Comment my fiance made

Anonymous
Anonymous wrote:Please cancel the wedding ASAP to spare yourself the pain ten years down the line when you're worn down by his inability to communicate romantically in a way that pleases you. There is nothing wrong with what he said unless you are the kind of person who craves romance. You're engaged. You are getting, as Chris Rock once said, not your fiance but 'the ambassador of' him. He will become more direct as the years go by and it will drive you crazy.


+1.
Anonymous
Sounds like something a guy would say.

My brother told me he was marrying his girlfriend because "it's the next logical step." Lol. 13 years later, they are still incredibly happy together and have two great kids.
Anonymous
Anonymous wrote:WTF OP. What he said was sweet. Men think more logically than women. They rationalize big decisions like marriage. You complete the puzzle. Everything fits with you. He's not trying to make it work, it works because it's right. Good Lord you're dense.


What he said.

I don't even remember the reason my DH gave for wanting to marry me. I don't even remember how we got engaged - I just know that he went ring shopping with my mother.
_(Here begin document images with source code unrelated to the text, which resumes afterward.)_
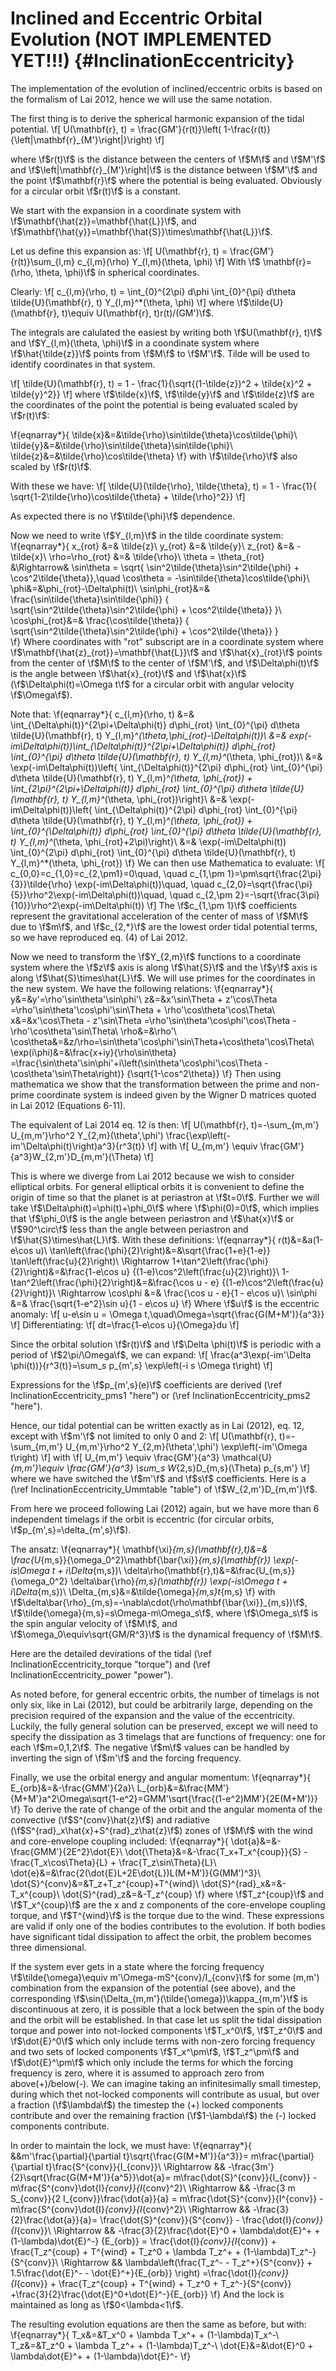 Inclined and Eccentric Orbital Evolution (NOT IMPLEMENTED YET!!!) {#InclinationEccentricity}
=================================================================

The implementation of the evolution of inclined/eccentric orbits is based on
the formalism of Lai 2012, hence we will use the same notation.

The first thing is to derive the spherical harmonic expansion of the tidal
potential. 
\f[
	U(\mathbf{r}, t) = \frac{GM'}{r(t)}\left(
		1-\frac{r(t)}{\left|\mathbf{r}_{M'}\right|}\right)
\f]

where \f$r(t)\f$ is the distance between the centers of \f$M\f$ and \f$M'\f$
and \f$\left|\mathbf{r}_{M'}\right|\f$ is the distance between \f$M'\f$ and
the point \f$\mathbf{r}\f$ where the potential is being evaluated. Obviously
for a circular orbit \f$r(t)\f$ is a constant.

We start with the expansion in a coordinate system with
\f$\mathbf{\hat{z}}=\mathbf{\hat{L}}\f$, and
\f$\mathbf{\hat{y}}=\mathbf{\hat{S}}\times\mathbf{\hat{L}}\f$.

Let us define this expansion as:
\f[
	U(\mathbf{r}, t) = \frac{GM'}{r(t)}\sum_{l,m} c_{l,m}(\rho) 
		Y_{l,m}(\theta, \phi)
\f]
With \f$ \mathbf{r}=(\rho, \theta, \phi)\f$ in spherical coordinates.

Clearly:
\f[
	c_{l,m}(\rho, t) = \int_{0}^{2\pi} d\phi \int_{0}^{\pi} d\theta
		\tilde{U}(\mathbf{r}, t) Y_{l,m}^*(\theta, \phi)
\f]
where \f$\tilde{U}(\mathbf{r}, t)\equiv U(\mathbf{r}, t)r(t)/(GM')\f$.

The integrals are calulated the easiest by writing both
\f$U(\mathbf{r}, t)\f$ and \f$Y_{l,m}(\theta, \phi)\f$ in a coondinate
system where \f$\hat{\tilde{z}}\f$ points from \f$M\f$ to \f$M'\f$. Tilde
will be used to identify coordinates in that system.

\f[
	\tilde{U}(\mathbf{r}, t) = 1 - \frac{1}{\sqrt{(1-\tilde{z})^2 +
		\tilde{x}^2 + \tilde{y}^2}}
\f]
where \f$\tilde{x}\f$, \f$\tilde{y}\f$ and \f$\tilde{z}\f$ are the
coordinates of the point the potential is being evaluated scaled by
\f$r(t)\f$:

\f{eqnarray*}{
	\tilde{x}&=&\tilde{\rho}\sin\tilde{\theta}\cos\tilde{\phi}\\
	\tilde{y}&=&\tilde{\rho}\sin\tilde{\theta}\sin\tilde{\phi}\\
	\tilde{z}&=&\tilde{\rho}\cos\tilde{\theta}
\f}
with \f$\tilde{\rho}\f$ also scaled by \f$r(t)\f$.

With these we have:
\f[
	\tilde{U}(\tilde{\rho}, \tilde{\theta}, t) = 1 - \frac{1}{
		\sqrt{1-2\tilde{\rho}\cos\tilde{\theta} + \tilde{\rho}^2}}
\f]

As expected there is no \f$\tilde{\phi}\f$ dependence.

Now we need to write \f$Y_{l,m}\f$ in the tilde coordinate system: 
\f{eqnarray*}{
	x_{rot} &=& \tilde{z}\\
	y_{rot} &=& \tilde{y}\\
	z_{rot} &=& -\tilde{x}\\
	\rho=\rho_{rot} &=& \tilde{\rho}\\
	\theta = \theta_{rot} &\Rightarrow& \sin\theta = \sqrt{
		\sin^2\tilde{\theta}\sin^2\tilde{\phi} + \cos^2\tilde{\theta}},\quad
		\cos\theta = -\sin\tilde{\theta}\cos\tilde{\phi}\\
	\phi&=&\phi_{rot}-\Delta\phi(t)\\
	\sin\phi_{rot}&=& \frac{\sin\tilde{\theta}\sin\tilde{\phi}}
		{
			\sqrt{\sin^2\tilde{\theta}\sin^2\tilde{\phi}
			+ 
			\cos^2\tilde{\theta}}
		}\\
	\cos\phi_{rot}&=& \frac{\cos\tilde{\theta}}
		{
			\sqrt{\sin^2\tilde{\theta}\sin^2\tilde{\phi}
			+ 
			\cos^2\tilde{\theta}}
		}	
\f}
Where coordinates with "rot" subscript are in a coordinate system where
\f$\mathbf{\hat{z}_{rot}}=\mathbf{\hat{L}}\f$ and \f$\hat{x}_{rot}\f$ points
from the center of \f$M\f$ to the center of \f$M'\f$, and \f$\Delta\phi(t)\f$
is the angle between \f$\hat{x}_{rot}\f$ and \f$\hat{x}\f$
(\f$\Delta\phi(t)=\Omega t\f$ for a circular orbit with angular velocity
\f$\Omega\f$).

Note that:
\f{eqnarray*}{
	c_{l,m}(\rho, t) &=& \int_{\Delta\phi(t)}^{2\pi+\Delta\phi(t)}
		d\phi_{rot} \int_{0}^{\pi} d\theta \tilde{U}(\mathbf{r}, t)
		Y_{l,m}^*(\theta,\phi_{rot}-\Delta\phi(t))\\
		&=& exp(-im\Delta\phi(t))\int_{\Delta\phi(t)}^{2\pi+\Delta\phi(t)}
			d\phi_{rot} \int_{0}^{\pi} d\theta \tilde{U}(\mathbf{r}, t)
				Y_{l,m}^*(\theta, \phi_{rot})\\
		&=& \exp(-im\Delta\phi(t))\left\{
			\int_{\Delta\phi(t)}^{2\pi}  d\phi_{rot}
				\int_{0}^{\pi} d\theta \tilde{U}(\mathbf{r}, t)
				Y_{l,m}^*(\theta, \phi_{rot})
			+
			\int_{2\pi}^{2\pi+\Delta\phi(t)}  d\phi_{rot}
				\int_{0}^{\pi} d\theta \tilde{U}(\mathbf{r}, t)
				Y_{l,m}^*(\theta, \phi_{rot})\right\}\\
		&=& \exp(-im\Delta\phi(t))\left\{
			\int_{\Delta\phi(t)}^{2\pi}  d\phi_{rot}
				\int_{0}^{\pi} d\theta \tilde{U}(\mathbf{r}, t)
				Y_{l,m}^*(\theta, \phi_{rot})
			+
			\int_{0}^{\Delta\phi(t)}  d\phi_{rot}
				\int_{0}^{\pi} d\theta \tilde{U}(\mathbf{r}, t)
				Y_{l,m}^*(\theta, \phi_{rot}+2\pi)\right\}\\
		&=& \exp(-im\Delta\phi(t)) \int_{0}^{2\pi}
			d\phi_{rot} \int_{0}^{\pi} d\theta \tilde{U}(\mathbf{r}, t)
			Y_{l,m}^*(\theta, \phi_{rot})
\f}
We can then use Mathematica to evaluate:
\f[
	c_{0,0}=c_{1,0}=c_{2,\pm1}=0\quad,
	\quad c_{1,\pm 1}=\pm\sqrt{\frac{2\pi}{3}}\tilde{\rho}
		\exp(-im\Delta\phi(t))\quad,
	\quad c_{2,0}=\sqrt{\frac{\pi}{5}}\rho^2\exp(-im\Delta\phi(t))\quad,
	\quad c_{2,\pm 2}=-\sqrt{\frac{3\pi}{10}}\rho^2\exp(-im\Delta\phi(t))
\f]
The \f$c_{1,\pm 1}\f$ coefficients represent the gravitational acceleration
of the center of mass of \f$M\f$ due to \f$m\f$, and \f$c_{2,*}\f$ are the
lowest order tidal potential terms, so we have reproduced eq. (4) of Lai
2012.

Now we need to transform the \f$Y_{2,m}\f$ functions to a coordinate system where
the \f$z\f$ axis is along \f$\hat{S}\f$ and the \f$y\f$ axis is along
\f$\hat{S}\times\hat{L}\f$. We will use primes for the coordinates in the new
system. We have the following relations:
\f{eqnarray*}{
	y&=&y'=\rho'\sin\theta'\sin\phi'\\
	z&=&x'\sin\Theta + z'\cos\Theta
		=\rho'\sin\theta'\cos\phi'\sin\Theta + \rho'\cos\theta'\cos\Theta\\
	x&=&x'\cos\Theta - z'\sin\Theta
		=\rho'\sin\theta'\cos\phi'\cos\Theta - \rho'\cos\theta'\sin\Theta\\
	\rho&=&\rho'\\
	\cos\theta&=&z/\rho=\sin\theta'\cos\phi'\sin\Theta+\cos\theta'\cos\Theta\\
	\exp(i\phi)&=&\frac{x+iy}{\rho\sin\theta}
		=\frac{\sin\theta'\sin\phi'+i\left(\sin\theta'\cos\phi'\cos\Theta -
									\cos\theta'\sin\Theta\right)}
			{\sqrt{1-\cos^2\theta}}
\f}
Then using mathematica we show that the transformation between the prime and
non-prime coordinate system is indeed given by the Wigner D matrices quoted
in Lai 2012 (Equations 6-11).

The equivalent of Lai 2014 eq. 12 is then:
\f[
	U(\mathbf{r}, t)=-\sum_{m,m'} U_{m,m'}\rho^2 Y_{2,m}(\theta',\phi')
		\frac{\exp\left(-im'\Delta\phi(t)\right)a^3}{r^3(t)}
\f]
with
\f[
	U_{m,m'} \equiv \frac{GM'}{a^3}W_{2,m'}D_{m,m'}(\Theta)
\f]

This is where we diverge from Lai 2012 because we wish to consider elliptical
orbits. For general elliptical orbits it is convenient to define the origin
of time so that the planet is at periastron at \f$t=0\f$. Further we will take
\f$\Delta\phi(t)=\phi(t)+\phi_0\f$ where \f$\phi(0)=0\f$, which implies that
\f$\phi_0\f$ is the angle between periastron and \f$\hat{x}\f$ or
\f$90^\circ\f$ less than the angle between periastron and
\f$\hat{S}\times\hat{L}\f$. With these definitions:
\f{eqnarray*}{
	r(t)&=&a(1-e\cos u)\\
	\tan\left(\frac{\phi}{2}\right)&=&\sqrt{\frac{1+e}{1-e}}
		\tan\left(\frac{u}{2}\right)\\
	\Rightarrow
	1+\tan^2\left(\frac{\phi}{2}\right)&=&\frac{1-e\cos u}
		{(1-e)\cos^2\left(\frac{u}{2}\right)}\\
	1-\tan^2\left(\frac{\phi}{2}\right)&=&\frac{\cos u - e}
		{(1-e)\cos^2\left(\frac{u}{2}\right)}\\
	\Rightarrow
	\cos\phi &=& \frac{\cos u - e}{1 - e\cos u}\\
	\sin\phi &=& \frac{\sqrt{1-e^2}\sin u}{1 - e\cos u}
\f}
Where \f$u\f$ is the eccentric anomaly:
\f[
	u-e\sin u = \Omega t,\quad\Omega=\sqrt{\frac{G(M+M')}{a^3}}
\f]
Differentiating:
\f[
	dt=\frac{1-e\cos u}{\Omega}du
\f]

Since the orbital solution \f$r(t)\f$ and \f$\Delta \phi(t)\f$ is periodic
with a period of \f$2\pi/\Omega\f$, we can expand:
\f[
	\frac{a^3\exp(-im'\Delta \phi(t))}{r^3(t)}=\sum_s p_{m',s}
		\exp\left(-i s \Omega t\right)
\f]

Expressions for the \f$p_{m',s}(e)\f$ coefficients are derived 
(\ref InclinationEccentricity_pms1 "here") or 
(\ref InclinationEccentricity_pms2 "here").

Hence, our tidal potential can be written exactly as in Lai (2012), eq. 12,
except with \f$m'\f$ not limited to only 0 and 2:
\f[
	U(\mathbf{r}, t)=-\sum_{m,m'} U_{m,m'}\rho^2 Y_{2,m}(\theta',\phi')
		\exp\left(-im'\Omega t\right)
\f]
with
\f[
	U_{m,m'} \equiv \frac{GM'}{a^3} \mathcal{U}_{m,m'}\equiv
		\frac{GM'}{a^3} \sum_s W_{2,s}D_{m,s}(\Theta) p_{s,m'}
\f]
where we have switched the \f$m'\f$ and \f$s\f$ coefficients. Here is a (\ref
InclinationEccentricity_Ummtable "table") of \f$W_{2,m'}D_{m,m'}\f$.

From here we proceed following Lai (2012) again, but we have more than 6
independent timelags if the orbit is eccentric (for circular orbits,
\f$p_{m',s}=\delta_{m',s}\f$). 

The ansatz:
\f{eqnarray*}{
	\mathbf{\xi}_{m,s}(\mathbf{r},t)&=&
		\frac{U_{m,s}}{\omega_0^2}\mathbf{\bar{\xi}}_{m,s}(\mathbf{r})
		\exp(-is\Omega t + i\Delta_{m,s})\\
	\delta\rho(\mathbf{r},t)&=&\frac{U_{m,s}}{\omega_0^2}
		\delta\bar{\rho}_{m,s}(\mathbf{r}) 
		\exp(-is\Omega t + i\Delta_{m,s})\\
	\Delta_{m,s}&=&\tilde{\omega}_{m,s}t_{m,s}
\f}
with \f$\delta\bar{\rho}_{m,s}=-\nabla\cdot(\rho\mathbf{\bar{\xi}}_{m,s})\f$,
\f$\tilde{\omega}{m,s}=s\Omega-m\Omega_s\f$, where \f$\Omega_s\f$ is the
spin angular velocity of \f$M\f$, and \f$\omega_0\equiv\sqrt{GM/R^3}\f$ is the
dynamical frequency of \f$M\f$.

Here are the detailed devirations of the tidal (\ref
InclinationEccentricity_torque "torque") and (\ref
InclinationEccentricity_power "power").

As noted before, for general eccentric orbits, the number of timelags is not
only six, like in Lai (2012), but could be arbitrarily large, depending on
the precision required of the expansion and the value of the eccentricity.
Luckily, the fully general solution can be preserved, except we will need to
specify the dissipation as 3 timelags that are functions of frequency: one
for each \f$m=0,1,2\f$. The negative \f$m\f$ values can be handled by
inverting the sign of \f$m'\f$ and the forcing frequency.

Finally, we use the orbital energy and angular momentum:
\f{eqnarray*}{
	E_{orb}&=&-\frac{GMM'}{2a}\\
	L_{orb}&=&\frac{MM'}{M+M'}a^2\Omega\sqrt{1-e^2}=GMM'\sqrt{\frac{(1-e^2)MM'}{2E(M+M')}}
\f}
To derive the rate of change of the orbit and the angular momenta of the
convective (\f$S^{conv}\hat{z}\f$) and radiative
(\f$S^{rad}_x\hat{x}+S^{rad}_z\hat{z}\f$) zones of \f$M\f$ with the wind and
core-envelope coupling included:
\f{eqnarray*}{
	\dot{a}&=&-\frac{GMM'}{2E^2}\dot{E}\\
	\dot{\Theta}&=&-\frac{T_x+T_x^{coup}}{S} - \frac{T_x\cos\Theta}{L} +
					\frac{T_z\sin\Theta}{L}\\
	\dot{e}&=&\frac{2(\dot{E}L+2E\dot{L})L(M+M')}{G(MM')^3}\\
	\dot{S}^{conv}&=&T_z+T_z^{coup}+T^{wind}\\
	\dot{S}^{rad}_x&=&-T_x^{coup}\\
	\dot{S}^{rad}_z&=&-T_z^{coup}
\f}
where \f$T_z^{coup}\f$ and \f$T_x^{coup}\f$ are the x and z components of the
core-envelope coupling torque, and \f$T^{wind}\f$ is the torque due to the
wind. These expressions are valid if only one of the bodies contributes to
the evolution. If both bodies have significant tidal dissipation to affect
the orbit, the problem becomes three dimensional.

If the system ever gets in a state where the forcing frequency
\f$\tilde{\omega}\equiv m'\Omega-mS^{conv}/I_{conv}\f$ for some (m,m')
combination from the expansion of the potential (see above), and the
corresponding \f$\sin(\Delta_{m,m'}(\tilde{\omega})\kappa_{m,m'}\f$ is
discontinuous at zero, it is possible that a lock between the spin of the
body and the orbit will be established. In that case let us split the tidal
dissipation torque and power into not-locked components \f$T_x^0\f$,
\f$T_z^0\f$ and \f$\dot{E}^0\f$ which only include terms with non-zero
forcing frequency and two sets of locked components \f$T_x^\pm\f$,
\f$T_z^\pm\f$ and \f$\dot{E}^\pm\f$ which only include the terms for which
the forcing frequency is zero, where it is assumed to approach zero from
above(+)/below(-). We can imagine taking an infinitesimally small timestep,
during which thet not-locked components will contribute as usual, but over a
fraction (\f$\lambda\f$) the timestep the (+) locked components contribute
and over the remaining fraction (\f$1-\lambda\f$) the (-) locked components
contribute.

In order to maintain the lock, we must have:
\f{eqnarray*}{
	&&m'\frac{\partial}{\partial t}\sqrt{\frac{G(M+M')}{a^3}}=
		m\frac{\partial}{\partial t}\frac{S^{conv}}{I_{conv}}\\
	\Rightarrow && -\frac{3m'}{2}\sqrt{\frac{G(M+M')}{a^5}}\dot{a}=
		m\frac{\dot{S}^{conv}}{I_{conv}}
		-
		m\frac{S^{conv}\dot{I}_{conv}}{I_{conv}^2}\\
	\Rightarrow && -\frac{3 m S_{conv}}{2 I_{conv}}\frac{\dot{a}}{a} =
		m\frac{\dot{S}^{conv}}{I^{conv}}
		-
		m\frac{S^{conv}\dot{I}_{conv}}{I_{conv}^2}\\
	\Rightarrow && -\frac{3}{2}\frac{\dot{a}}{a}=
		\frac{\dot{S}^{conv}}{S^{conv}}
		-
		\frac{\dot{I}_{conv}}{I_{conv}}\\
	\Rightarrow && -\frac{3}{2}\frac{\dot{E}^0 + \lambda\dot{E}^+ +
									 (1-\lambda)\dot{E}^-}
								{E_{orb}}
				   =
				   \frac{\dot{I}_{conv}}{I_{conv}}
				   +
				   \frac{T_z^{coup} + T^{wind} + T_z^0 + \lambda T_z^+ +
				   		 (1-\lambda)T_z^-}
				   {S^{conv}}\\
	\Rightarrow && \lambda\left(\frac{T_z^- - T_z^+}{S^{conv}}
								+
								1.5\frac{\dot{E}^- - \dot{E}^+}{E_{orb}}
						  \right)
					=\frac{\dot{I}_{conv}}{I_{conv}}
				   +
				   \frac{T_z^{coup} + T^{wind} + T_z^0 + T_z^-}{S^{conv}}
				   +\frac{3}{2}\frac{\dot{E}^0+\dot{E}^-}{E_{orb}}
\f}
And the lock is maintained as long as \f$0<\lambda<1\f$.

The resulting evolution equations are then the same as before, but with:
\f{eqnarray*}{
	T_x&=&T_x^0 + \lambda T_x^+ + (1-\lambda)T_x^-\\
	T_z&=&T_z^0 + \lambda T_z^+ + (1-\lambda)T_z^-\\
	\dot{E}&=&\dot{E}^0 + \lambda\dot{E}^+ + (1-\lambda)\dot{E}^-
\f}
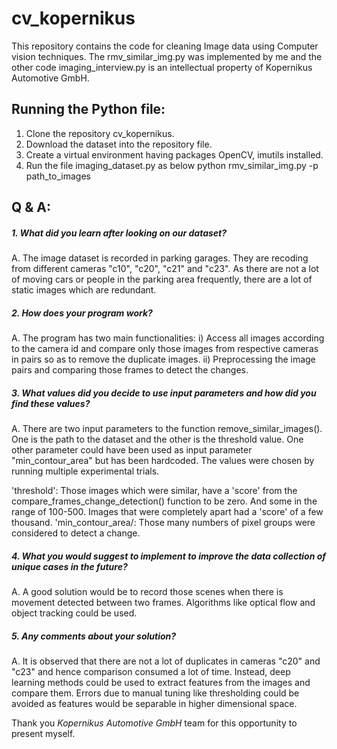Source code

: # cv_kopernikus

This repository contains the code for cleaning Image data using Computer vision techniques. The rmv_similar_img.py was implemented by me and the other code imaging_interview.py is an intellectual property of Kopernikus Automotive GmbH.

## Running the Python file: 
1. Clone the repository cv_kopernikus.
2. Download the dataset into the repository file.
3. Create a virtual environment having packages OpenCV, imutils installed.
4. Run the file imaging_dataset.py as below
   python rmv_similar_img.py -p path_to_images

## Q & A:
##### 1. What did you learn after looking on our dataset?
A. The image dataset is recorded in parking garages. They are recoding from different cameras "c10", "c20", "c21" and "c23". As there are not a lot of moving cars or people in the parking area frequently, there are a lot of static images which are redundant.

##### 2. How does your program work?
A. The program has two main functionalities:
i) Access all images according to the camera id and compare only those images from respective cameras in pairs so as to remove the duplicate images.
ii) Preprocessing the image pairs and comparing those frames to detect the changes.

##### 3. What values did you decide to use input parameters and how did you find these values?
A. There are two input parameters to the function remove_similar_images(). One is the path to the dataset and the other is the threshold value. One other parameter could have been used as input parameter "min_contour_area" but has been hardcoded. The values were chosen by running multiple experimental trials.

'threshold': Those images which were similar, have a 'score' from the compare_frames_change_detection() function to be zero. And some in the range of 100-500.  Images that were completely apart had a 'score' of a few thousand.
'min_contour_area/: Those many numbers of pixel groups were considered to detect a change.

##### 4. What you would suggest to implement to improve the data collection of unique cases in the future?
A. A good solution would be to record those scenes when there is movement detected between two frames. Algorithms like optical flow and object tracking could be used.

##### 5. Any comments about your solution?
A. It is observed that there are not a lot of duplicates in cameras "c20" and "c23" and hence comparison consumed a lot of time. Instead, deep learning methods could be used to extract features from the images and compare them. Errors due to manual tuning like thresholding could be avoided as features would be separable in higher dimensional space.


Thank you *Kopernikus Automotive GmbH* team for this opportunity to present myself.
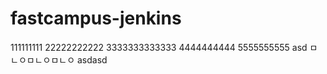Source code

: # fastcampus-jenkins
111111111
22222222222
3333333333333
4444444444
5555555555
asd
ㅁㄴㅇㅁㄴㅇㅁㄴㅇ
asdasd

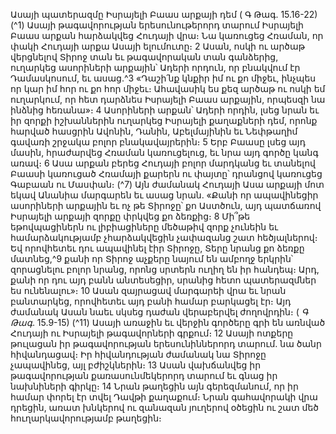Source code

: 
Ասայի պատերազմը Իսրայելի Բաաս արքայի դեմ
( Գ Թագ. 15.16-22)
(^1) Ասայի թագավորության երեսունութերորդ տարում Իսրայելի Բաաս արքան հարձակվեց Հուդայի վրա։ Նա
կառուցեց Հռաման, որ փակի Հուդայի արքա Ասայի ելումուտը։ 2 Ասան, ոսկի ու արծաթ վերցնելով Տիրոջ տան եւ
թագավորական տան գանձերից, ուղարկեց ասորիների արքային՝ Ադերի որդուն, որ բնակվում էր Դամասկոսում, եւ
ասաց.^3 «Դաշի՛նք կնքիր իմ ու քո միջեւ, ինչպես որ կար իմ հոր ու քո հոր միջեւ։ Ահավասիկ ես քեզ արծաթ ու ոսկի եմ
ուղարկում, որ հետ դարձնես Իսրայելի Բաաս արքային, որպեսզի նա ինձնից հեռանա»։ 4 Ասորիների արքան՝ Ադերի
որդին, լսեց նրան եւ իր զորքի իշխաններին ուղարկեց Իսրայելի քաղաքների դեմ, որոնք հարված հասցրին Ավոնին,
Դանին, Աբելմայինին եւ Նեփթաղիմ գավառի շրջակա բոլոր բնակավայրերին։ 5 Երբ Բաասը լսեց այդ մասին, հրաժարվեց
Հռաման կառուցելուց, եւ նրա այդ գործը կանգ առավ։ 6 Ասա արքան բերեց Հուդայի բոլոր մարդկանց եւ տանելով Բաասի
կառուցած Հռամայի քարերն ու փայտը՝ դրանցով կառուցեց Գաբաան ու Մասփան։
(^7) Այն ժամանակ Հուդայի Ասա արքայի մոտ եկավ Անանիա մարգարեն եւ ասաց նրան. «Քանի որ ապավինեցիր
ասորիների արքային եւ ոչ թե Տիրոջը՝ քո Աստծուն, այդ պատճառով Իսրայելի արքայի զորքը փրկվեց քո ձեռքից։ 8 Մի՞թե
եթովպացիներն ու լիբիացիները մեծաթիվ զորք չունեին եւ համարձակությամբ չհարձակվեցին չափազանց շատ
հեծյալներով։ Եվ որովհետեւ դու ապավինել էիր Տիրոջը, Տերը նրանց քո ձեռքը մատնեց,^9 քանի որ Տիրոջ աչքերը նայում
են ամբողջ երկրին՝ զորացնելու բոլոր նրանց, որոնց սրտերն ուղիղ են իր հանդեպ։ Արդ, քանի որ դու այդ բանն
անտեսեցիր, սրանից հետո պատերազմներ ես ունենալու»։ 10 Ասան զայրացավ մարգարեի վրա եւ նրան բանտարկեց,
որովհետեւ այդ բանի համար բարկացել էր։ Այդ ժամանակ Ասան նաեւ սկսեց դաժան վերաբերվել ժողովրդին։
( _Գ Թագ_. 15.9-15)
(^11) Ասայի առաջին եւ վերջին գործերը գրի են առնված Հուդայի ու Իսրայելի թագավորների գրքում։ 12 Ասայի ոտքերը
թուլացան իր թագավորության երեսունիններորդ տարում. նա ծանր հիվանդացավ։ Իր հիվանդության ժամանակ նա
Տիրոջը չապավինեց, այլ բժիշկներին։ 13 Ասան վախճանվեց իր թագավորության քառասունմեկերորդ տարում եւ գնաց
իր նախնիների գիրկը։ 14 Նրան թաղեցին այն գերեզմանում, որ իր համար փորել էր տվել Դավթի քաղաքում։ Նրան
գահավորակի վրա դրեցին, առատ խնկերով ու զանազան յուղերով օծեցին ու շատ մեծ հուղարկավորությամբ թաղեցին։

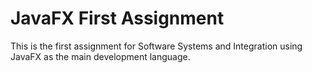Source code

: # JavaFX First Assignment
This is the first assignment for Software Systems and Integration using JavaFX as the main development language.
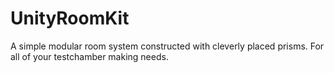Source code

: # UnityRoomKit

A simple modular room system constructed with cleverly placed prisms. For all of your testchamber making needs.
I just know that I could not see ever living without him after 5 years of knowing him. I think he said he loved me once - like oh, I love you- and that was IT. For 30 years now.
He does stuff like bring me coffee in the morning and he's a wonder with the kids and still fun to be with after all this time.
Who needs platitudes? Either you can't imagine life without him or you can.
Anonymous
Anonymous wrote:Okay, in movie chick flick terms, what he said was "You complete me."

Does that make it make more sense?


This.
Anonymous
I understand you feel confused and concerned with your fiances response. Have you talked to him about it? Communication is very important. Also have you both talked about pre-martial counseling? Pre-marital counseling can really help with these kind of questions. Praying for your future marriage.
Anonymous
I once asked my DH what he wanted out of marriage. And he said, "Truthfully? A little ironing."

We have been very happily married for two decades. And no, I do not do his ironing.

Getting all tied up in knots about an offhand remark - after you put him on the spot expecting some well-thought out, perfect answer - isn't smart. His answer is just fine. He thinks you two fit each other. What is wrong with that?